Bagaimana Peran Perempuan dalam Politik?

Sunday, April 18, 2021



Ahad pekan lalu, aku mengikuti sesi kedua The Lost History Series-nya @hijratunna yang membahas tentang peran politik perempuan pada masa Rasulullah shalallahu alaihi wasallam. Ketika mendengar kata "politik", yang muncul pertama kali dalam bayanganku yaitu para politisi dan partai-partai. Namun, setelah menyimak sesi kedua tersebut, aku tersadar bahwa politik tidak hanya seputar itu. Bahkan, mendidik anak pun bisa menjadi kontribusi kita, terutama sebagai ibu.

→ Daftar Soal
1. Tentukan apakah tiap pernyataan berikut sesuai dengan tulisan tentang peran politik perempuan, lalu jawab ya atau tidak beserta kutipan persis kata-kata penentunya dari tulisan itu. (a) Sesi yang diikuti penulis adalah sesi kedua The Lost History Series. (b) Sesi itu membahas peran politik perempuan pada masa Khulafaur Rasyidin. (c) Penulis menyebut bahwa mendidik anak dapat menjadi kontribusi, terutama sebagai ibu.
2. Tolong sambung tulisan tentang peran politik perempuan mulai dari kalimat terakhirnya.
Item-item di bawah ini diambil dari sumber yang berbeda.

→ Data Hasil Ekstraksi

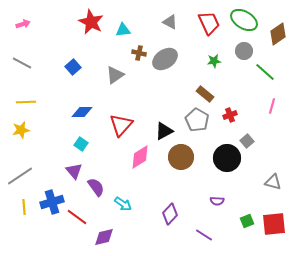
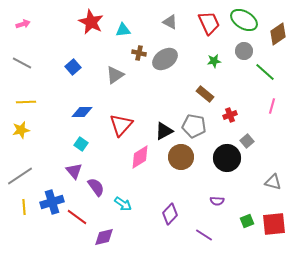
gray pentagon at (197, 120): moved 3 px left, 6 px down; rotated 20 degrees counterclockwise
---
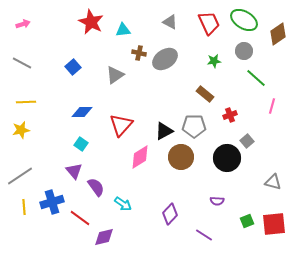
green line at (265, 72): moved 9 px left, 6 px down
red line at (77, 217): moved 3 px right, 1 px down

→ Daftar Jawaban
1.
(a) Ya: "aku mengikuti sesi kedua The Lost History Series-nya @hijratunna"
(b) Tidak: "membahas tentang peran politik perempuan pada masa Rasulullah shalallahu alaihi wasallam"
(c) Ya: "Bahkan, mendidik anak pun bisa menjadi kontribusi kita, terutama sebagai ibu."

2.
Sebelum Islam datang, baik di barat maupun Jazirah Arab, perempuan diperlakukan dengan kasar, direndahkan martabatnya, dan dihina.  Perempuan tidak memiliki peran dan kedudukan di masyarakat. Pun perempuan tidak memiliki hak politik sama sekali. Bahkan saat itu, seringkali perempuan hanya dijadikan pelampiasan syahwat laki-laki.


Begitu Islam datang, ternyata dapat membawa angin segar bagi kaum perempuan. Kedatangan Islam membuat perempuan tidak lagi dihina. Sebaliknya, Islam begitu memuliakan dan menghormati perempuan sebagai makhluk yang harus dijaga. Selain itu, datangnya Islam membuat perempuan memiliki hak bernegara atau hak politik.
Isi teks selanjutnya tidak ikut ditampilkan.